Democratic opposition focused on complaints saying that Scalia’s seat should have been filled by President Obama.[39][40] In addition, Democratic Senators Al Franken, Bernie Sanders, Elizabeth Warren and Kamala Harris criticized aspects of Gorsuch’s record, especially in relation to women’s rights, his perceived anti-trade union judgments, and opposition to campaign finance reform. Democratic senator Jeff Merkley said he would do “anything in his power” – including the power of filibustering – to oppose Gorsuch’s nomination.[41] Other Democratic Senators including Joe Manchin,[42] Heidi Heitkamp,[43] and Joe Donnelly support Gorsuch.[44] Senator Chris Coons has given mixed messages on cloture.[45]

Norm Eisen, who was named by Obama to be Special Counsel for Ethics and Government Reform in the White House and Ambassador to the Czech Republic, has endorsed Gorsuch.[46] Eisen was a classmate of both Gorsuch and Obama at Harvard Law.[46] Neal Katyal, who served as Acting Solicitor General of the United States during the Obama Administration and who is currently a law professor at Georgetown University Law Center, has endorsed Gorsuch for approval to the Supreme Court.[47]
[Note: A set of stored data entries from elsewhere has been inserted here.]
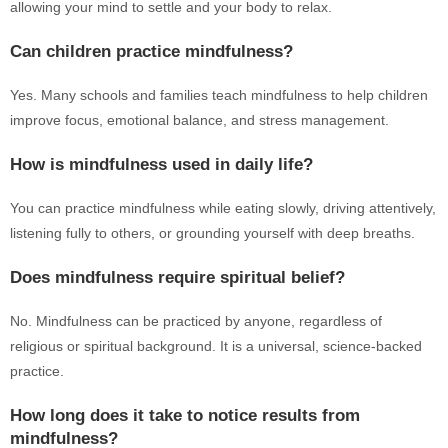
allowing your mind to settle and your body to relax.
Can children practice mindfulness?
Yes. Many schools and families teach mindfulness to help children
improve focus, emotional balance, and stress management.
How is mindfulness used in daily life?
You can practice mindfulness while eating slowly, driving attentively,
listening fully to others, or grounding yourself with deep breaths.
Does mindfulness require spiritual belief?
No. Mindfulness can be practiced by anyone, regardless of
religious or spiritual background. It is a universal, science-backed
practice.
How long does it take to notice results from
mindfulness?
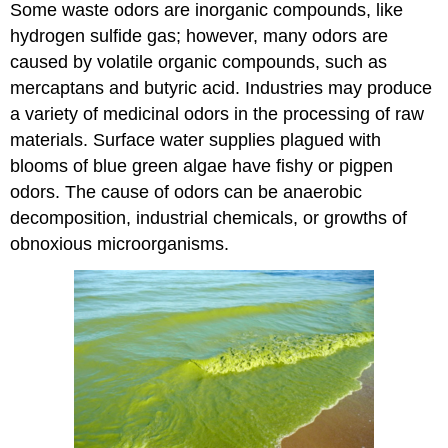
Some waste odors are inorganic compounds, like
hydrogen sulfide gas; however, many odors are
caused by volatile organic compounds, such as
mercaptans and butyric acid. Industries may produce
a variety of medicinal odors in the processing of raw
materials. Surface water supplies plagued with
blooms of blue green algae have fishy or pigpen
odors. The cause of odors can be anaerobic
decomposition, industrial chemicals, or growths of
obnoxious microorganisms.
The National Rifle Association, the National Shooting Sports Foundation, the Second Amendment Foundation and other gun rights groups endorsed Gorsuch,[48][49][50] while Americans for Responsible Solutions, the Law Center to Prevent Gun Violence and other gun control proponents have opposed his nomination.[51][52] House Minority Leader Nancy Pelosi said Gorsuch “comes down on the side of felons over gun safety”. Politifact called her statement misleading and said that Gorsuch’s past rulings do not “demonstrate that he thinks more felons should be allowed guns than what is already permitted under the law”.[53]

The American Civil Liberties Union raised concerns about Gorsuch’s respect for disability rights.[54] The Secular Coalition for America, Freedom from Religion Foundation and Union for Reform Judaism all voiced strong concerns with Gorsuch’s nomination.[55]